Again, no! For one thing, R2 captures a particular measure of variance (relative to a saturated model) and not the variance of the predictions. The Stein paradox and the bias-variance tradeoff speak to there being a tradeoff that needs to be made, but making that tradeoff should be informed by the broader context of the analysis.

Again, I'm talking in the context of comparing simple linear regression models on the same dataset, in which case the scaling isn't important and there is no bias-variance tradeoff (as OLS is unbiased). But regardless, my point is it's common to misunderstand R^2 partially, but complete reversals are rare. Few people try to choose models that actively minimize R^2.

VIF is not a quantity constructed explicitly to be misleading

Right, but my point is it's just as misleading as those examples. The intentions of the inventor don't matter; what matters is whether the function is misleading. If a function does something very different from what users expect it to do, there's a problem with the function.
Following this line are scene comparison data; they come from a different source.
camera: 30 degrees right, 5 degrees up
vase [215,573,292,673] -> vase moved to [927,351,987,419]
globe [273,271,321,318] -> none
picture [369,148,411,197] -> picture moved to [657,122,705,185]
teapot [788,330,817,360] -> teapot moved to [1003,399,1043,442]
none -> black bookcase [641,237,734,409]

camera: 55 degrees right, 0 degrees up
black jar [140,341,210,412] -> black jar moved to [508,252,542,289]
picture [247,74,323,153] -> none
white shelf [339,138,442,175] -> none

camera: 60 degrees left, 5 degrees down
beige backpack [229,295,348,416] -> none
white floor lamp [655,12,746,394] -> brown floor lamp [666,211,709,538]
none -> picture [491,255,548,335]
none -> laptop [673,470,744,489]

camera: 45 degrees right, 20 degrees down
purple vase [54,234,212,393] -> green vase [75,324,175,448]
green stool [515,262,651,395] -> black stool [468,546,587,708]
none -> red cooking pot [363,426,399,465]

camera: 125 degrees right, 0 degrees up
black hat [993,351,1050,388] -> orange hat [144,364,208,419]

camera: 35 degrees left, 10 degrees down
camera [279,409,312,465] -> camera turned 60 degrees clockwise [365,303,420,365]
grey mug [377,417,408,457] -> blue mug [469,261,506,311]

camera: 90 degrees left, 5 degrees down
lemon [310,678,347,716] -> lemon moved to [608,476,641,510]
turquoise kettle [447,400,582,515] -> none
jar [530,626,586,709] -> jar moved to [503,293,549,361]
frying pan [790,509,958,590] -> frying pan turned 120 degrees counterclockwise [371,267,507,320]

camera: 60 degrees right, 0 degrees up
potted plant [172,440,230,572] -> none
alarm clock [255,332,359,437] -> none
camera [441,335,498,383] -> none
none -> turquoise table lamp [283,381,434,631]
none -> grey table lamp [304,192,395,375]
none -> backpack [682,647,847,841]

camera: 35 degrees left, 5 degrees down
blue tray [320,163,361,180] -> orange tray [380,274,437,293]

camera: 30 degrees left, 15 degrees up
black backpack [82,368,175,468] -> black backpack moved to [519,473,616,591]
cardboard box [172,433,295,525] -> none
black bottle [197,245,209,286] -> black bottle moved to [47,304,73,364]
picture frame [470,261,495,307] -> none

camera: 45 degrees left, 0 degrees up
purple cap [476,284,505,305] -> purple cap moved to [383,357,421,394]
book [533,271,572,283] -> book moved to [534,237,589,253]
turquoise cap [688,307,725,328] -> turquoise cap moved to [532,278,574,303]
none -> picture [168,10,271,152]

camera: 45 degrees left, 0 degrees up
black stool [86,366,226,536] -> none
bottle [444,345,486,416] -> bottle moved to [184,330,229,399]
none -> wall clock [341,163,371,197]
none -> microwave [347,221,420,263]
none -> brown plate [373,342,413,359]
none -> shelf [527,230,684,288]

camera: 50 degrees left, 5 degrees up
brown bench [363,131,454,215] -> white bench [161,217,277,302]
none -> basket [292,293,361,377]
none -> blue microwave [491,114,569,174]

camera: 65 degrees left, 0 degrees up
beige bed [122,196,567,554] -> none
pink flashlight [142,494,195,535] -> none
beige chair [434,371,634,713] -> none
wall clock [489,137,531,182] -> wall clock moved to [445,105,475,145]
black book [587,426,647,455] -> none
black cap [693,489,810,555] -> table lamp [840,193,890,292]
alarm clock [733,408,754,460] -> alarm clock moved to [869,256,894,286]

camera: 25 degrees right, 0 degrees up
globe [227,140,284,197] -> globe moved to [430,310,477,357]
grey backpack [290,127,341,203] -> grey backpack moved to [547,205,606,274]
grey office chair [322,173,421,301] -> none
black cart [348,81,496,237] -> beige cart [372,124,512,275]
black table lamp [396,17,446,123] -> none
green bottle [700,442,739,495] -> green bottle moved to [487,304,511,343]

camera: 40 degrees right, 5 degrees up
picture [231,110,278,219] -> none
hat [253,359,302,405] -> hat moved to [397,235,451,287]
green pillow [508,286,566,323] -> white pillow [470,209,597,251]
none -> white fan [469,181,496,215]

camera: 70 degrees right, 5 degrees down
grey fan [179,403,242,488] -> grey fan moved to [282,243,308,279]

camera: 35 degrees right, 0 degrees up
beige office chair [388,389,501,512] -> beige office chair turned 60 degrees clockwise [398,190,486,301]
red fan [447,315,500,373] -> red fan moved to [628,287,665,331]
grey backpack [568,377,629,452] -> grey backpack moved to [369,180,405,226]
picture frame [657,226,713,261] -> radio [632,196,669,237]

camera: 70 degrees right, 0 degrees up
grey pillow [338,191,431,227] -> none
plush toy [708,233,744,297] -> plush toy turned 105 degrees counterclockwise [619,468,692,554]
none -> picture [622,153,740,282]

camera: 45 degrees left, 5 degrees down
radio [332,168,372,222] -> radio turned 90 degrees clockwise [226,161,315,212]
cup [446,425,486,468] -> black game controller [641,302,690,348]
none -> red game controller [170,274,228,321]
Whether it's using RCall or some problematic code they copied and pasted from somewhere, they will find a way to get it computed. Maybe their boss or a reviewer or a regulatory agency demanded it, but they will find a way to compute it. The least we can do is make sure that they have the correctly computed value and not something that uses the wrong or numerically unstable formula.

FWIW, I am this user about to copy-pasta a VIF formula from the wilds of the internet (not because I particularly want to, or understand the subject greatly, but simply because it is being required by the course material I am engaged with) and I would greatly appreciate a vetted function conveniently located somewhere in the Julia/MLJ ecosystem instead.